### Document excerpt
==========

On the same line of subgenres and styles that have hit a rut, trance, in its most mainstream form, has reached a state of pleasant complacency, of ethereal vocals and understated, major-key production. It’s only euphoric in a cotton-candy sense.
W&W caught my attention at the end of 2012 with “Lift Off,” which took standard trance elements but added something darker and more sinister. Their profile continued to grow throughout 2013 and 2014, with last year seeing this duo collaborate with a couple of major Hardstyle producers. While some will say “Trance isn’t dead! Just listen to psy-trance!”, the subgenre’s dominant mainstream sound, pushed by Anjunabeats and Armana, needs something to counteract it, and that’s what this duo’s been doing.
Whoever thought deep house would officially become mainstream? 2014 was Oliver Heldens’ year, starting with a successful mixtape in the first half and ending with a string of high-charting Beatport singles: a remix of “Can’t Stop Playing,” and originals “Koala” and “Gecko.” While he may be a Dutch producer signed to Spinnin’, Heldens stands out in one significant regard: His linear, more minimal sounds move away from the chord-based lines of run-of-the-mill Dirty Dutch Big Room and settle into an easy-going groove. Purists may balk, but Heldens appears poised as a game-changer for mainstream dance music.
As a contrast to Oliver Heldens, there’s MoTi, being positioned as the “next big thing” in Big Room. 2013 and 2014 saw support from some of dance music’s biggest names: Quintino, Martin Garrix, DVBBS, and Tiesto.
Collaborations have made an up-and-comer into a bona-fide star, but as much as Spinnin’ keeps on pushing for MoTi’s visibility, there’s one significant factor the label has to overcome: There’s really nothing exceptional about this producer’s sound. Percussive-leaning progressive house rises and falls with drops, and that’s about it. Tracks like “Virus,” “Lion,” and “Ganja” are good for a single listen and nothing more.
If anything, the fact that MoTi seems on the cusp of making it big reveals that finding a dance music hit in 2014 is more about following a formula and churning out something cheap than introducing anything worthwhile listening to.

==========

### Dataset content
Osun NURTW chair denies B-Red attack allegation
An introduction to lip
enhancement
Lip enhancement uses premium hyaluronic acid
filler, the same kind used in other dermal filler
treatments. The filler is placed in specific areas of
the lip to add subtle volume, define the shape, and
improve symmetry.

==========

### What to work on
How would you summarize the commentary on dance music producers in three sentences? You won't need the entries here.

### Task result
Mainstream trance has settled into a pleasant, complacent sound, and the duo W&W has been countering it with darker, more sinister elements since "Lift Off" at the end of 2012. Oliver Heldens had a strong 2014 with a successful mixtape and high-charting Beatport singles, and his linear, more minimal sound moves away from chord-based Big Room, making him look poised to change mainstream dance music. MoTi, by contrast, is being pushed by Spinnin' as Big Room's next big thing even though there is nothing exceptional about his sound, which suggests that a dance hit in 2014 depended more on following a formula than on offering anything worth hearing.